Canyon Quick Links
Canyoneering is an inherently dangerous sport where you face obstacles including drowning, stuck ropes, rockfall, broken bones, snakes and other venomous animals, frostbite, hypo and hyperthermia, and other life threatening outdoor related dangers.
Seek professional training before attempting any of the routes listed within this website.
Canyoneering is a team-based sport. Do not attempt any of these routes alone. You do not want to be faced with the dilemma of cutting your arm off (i.e. Aron Ralston was forced to amputate his arm after attempting a canyoneering route solo and becoming stuck).
This beta, like all outdoor route beta, is prone to inaccuracies. You are ultimately responsible for your own safety. Be prepared to rescue yourself or others in your group. Be prepared to build anchors in varied terrain. If you are not familiar with canyoneering specific rescue and anchor techniques, do not attempt the sport.
Get trained and then have fun.
Expected Time Commitment
SAN ANTONIO FALLS
"Snow and ice in the winter, wet and potential thunderstorms in the summer."
WCCM Class: 3CIII
Two 120’ropes, one 60’ rope, outfits for a class C canyon with no swims, depending on time of year several cold / icy mandatory drenchings while on rappel, 30’ of webbing, steel rappel rings, mix of natural anchors and bolts at each drop but be prepared to build natural anchors. Self rescue and group rescue gear with head lamps.

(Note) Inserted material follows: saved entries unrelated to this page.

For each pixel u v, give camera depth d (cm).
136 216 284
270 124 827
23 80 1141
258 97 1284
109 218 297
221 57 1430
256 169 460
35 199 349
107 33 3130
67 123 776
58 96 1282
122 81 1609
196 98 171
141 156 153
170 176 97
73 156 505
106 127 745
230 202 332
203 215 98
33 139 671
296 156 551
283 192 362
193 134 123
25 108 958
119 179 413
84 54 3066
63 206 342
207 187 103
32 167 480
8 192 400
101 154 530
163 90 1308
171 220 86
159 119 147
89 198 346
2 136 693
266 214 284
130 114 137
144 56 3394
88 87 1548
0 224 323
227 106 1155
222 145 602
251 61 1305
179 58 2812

Car to car for a small solid team 5 hours on high water days.
Easy 3rd class down climb. 6 waterfalls. 6 rappels
Non Technical Obstacles
Loose scree fields, and potential for large rock fall from either canyon rim. Route finding abilities for the approach.
Reccommended Time of Year
6000’ elevation south facing canyon route. Year round depending on what type of adventure you are looking for. Winter = snow and ice. Summer = fun and wet with thunderstorm potential
From Hwy 210 in the Upland area. Find Mountain Ave and follow the signs for Mt Baldy ski area. Park at Ski Hut Trailhead above Manker Flats Campground.
Cross around the white metal gate blocking the dirt road until you come across a view point of the lower three falls. Hike up the dirt trail that leads to the base of these falls. You will cross through a shallow but steep drainage. Turn right and climb the faint use trail up the steep drainage. After about 150 yards begin looking for a faint usage trail that leads up and left out of this drainage. Continue to follow this trail as it crosses over fallen trees and lose scree fields until you reach a 3rd class down climb that will lead you to the water edge and if you have done well the top of the 1st drop signified by a pair of bolts located under a mountain mahogany bush canyon left. You should find faded pink flagging to mark the trail, but don’t count on finding it.
#1-45’ rappel off two bolts canyon left under a bush
#2-60’ rappel off two bolts canyon right off an open ledge, (tricky rope pull and a “test pull” is suggested by the first person down)
#3-20′ rappel off two bolts back side of dome canyon left
#4-90’ rappel off a pair of bolts canyon right (watch for knocking rocks off this one)
#5-70’ rappel of a rock “pinch point” and a bolt equalized canyon center
#6-110’ rappel off two bolts huge boulder center canyon. Wrap your ropes and head back out past the steep / shallow drainage, down the dirt road back to the car park. Often the webbing and rappel ring are removed from this anchor as it can be accessed from day hikers climbing up a side trail from below. Plan on having to rebuild the anchor and be pleasantly surprised when you do not.
Hike back up the dirt use trail on canyon left to the initial lookout and then back to the cars.